- Task
Whenever a line carries the word "ring", pull it out of the entries.

- Stored data
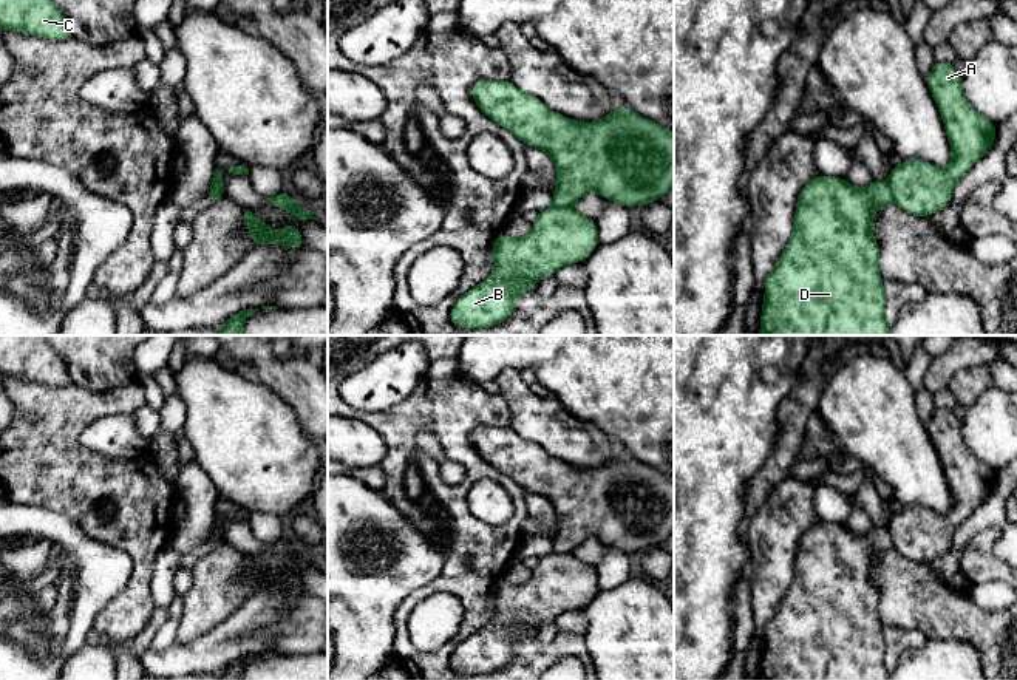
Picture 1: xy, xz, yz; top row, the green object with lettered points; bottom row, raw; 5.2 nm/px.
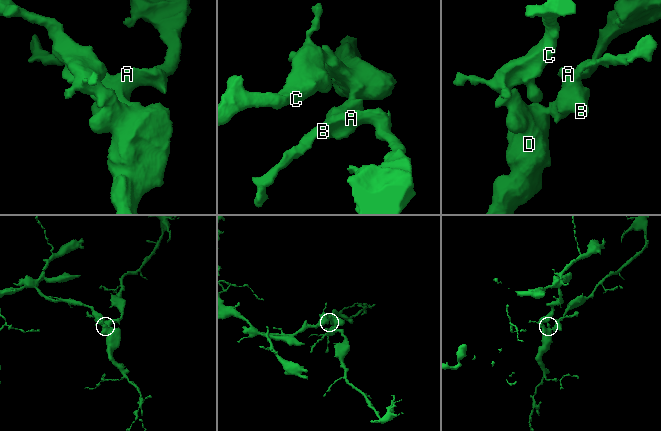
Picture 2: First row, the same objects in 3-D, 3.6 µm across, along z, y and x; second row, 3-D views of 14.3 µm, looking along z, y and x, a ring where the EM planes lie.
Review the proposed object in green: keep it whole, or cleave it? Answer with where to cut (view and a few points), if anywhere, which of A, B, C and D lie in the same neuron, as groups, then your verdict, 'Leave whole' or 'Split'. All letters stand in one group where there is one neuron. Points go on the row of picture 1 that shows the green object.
Split along xz (554, 206), (571, 207). Groups: A B / C D. Split

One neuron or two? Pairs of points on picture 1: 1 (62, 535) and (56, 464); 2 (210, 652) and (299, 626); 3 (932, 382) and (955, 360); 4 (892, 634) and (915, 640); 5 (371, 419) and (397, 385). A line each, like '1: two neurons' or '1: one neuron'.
1: two neurons
2: one neuron
3: one neuron
4: one neuron
5: two neurons

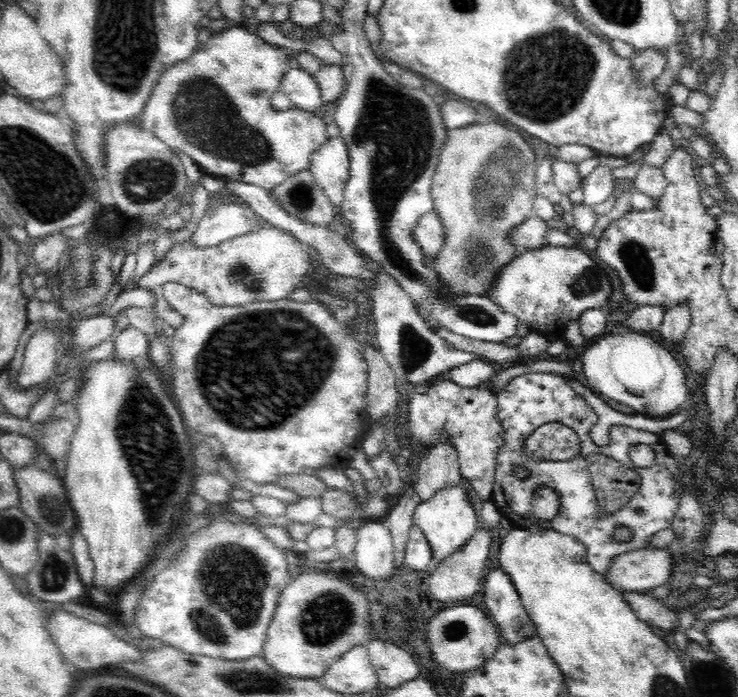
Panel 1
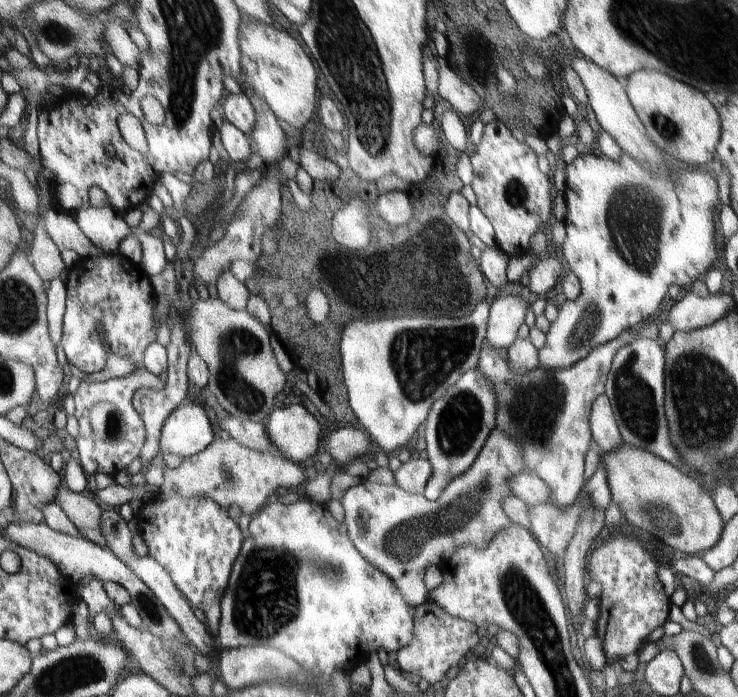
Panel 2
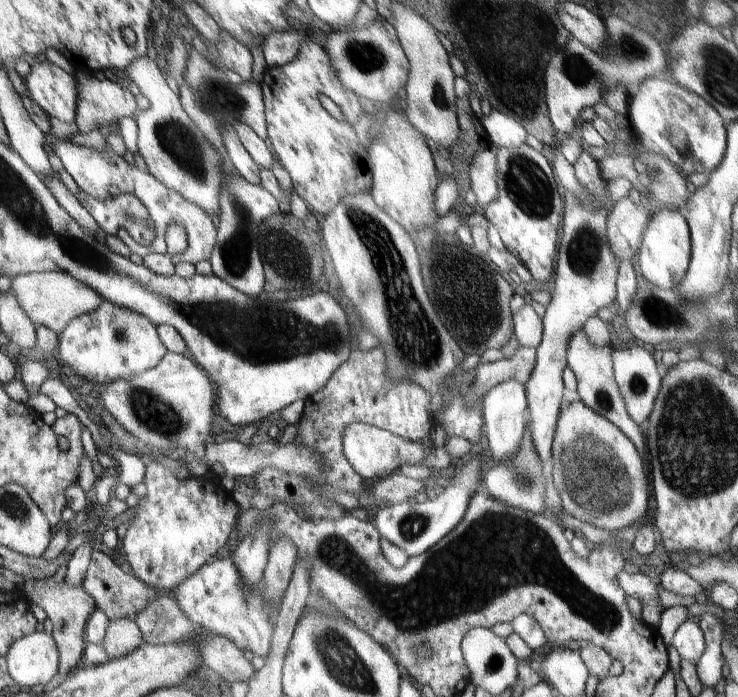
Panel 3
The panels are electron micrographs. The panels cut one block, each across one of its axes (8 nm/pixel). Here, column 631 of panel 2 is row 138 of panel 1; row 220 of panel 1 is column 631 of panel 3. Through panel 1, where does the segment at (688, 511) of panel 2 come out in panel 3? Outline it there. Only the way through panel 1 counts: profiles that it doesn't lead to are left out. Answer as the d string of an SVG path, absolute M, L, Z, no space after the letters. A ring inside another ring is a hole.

- Answer for this exercise
Picture 2: First row, the same objects in 3-D, 3.6 µm across, along z, y and x; second row, 3-D views of 14.3 µm, looking along z, y and x, a ring where the EM planes lie.
The panels are electron micrographs. The panels cut one block, each across one of its axes (8 nm/pixel). Here, column 631 of panel 2 is row 138 of panel 1; row 220 of panel 1 is column 631 of panel 3. Through panel 1, where does the segment at (688, 511) of panel 2 come out in panel 3? Outline it there. Only the way through panel 1 counts: profiles that it doesn't lead to are left out. Answer as the d string of an SVG path, absolute M, L, Z, no space after the letters. A ring inside another ring is a hole.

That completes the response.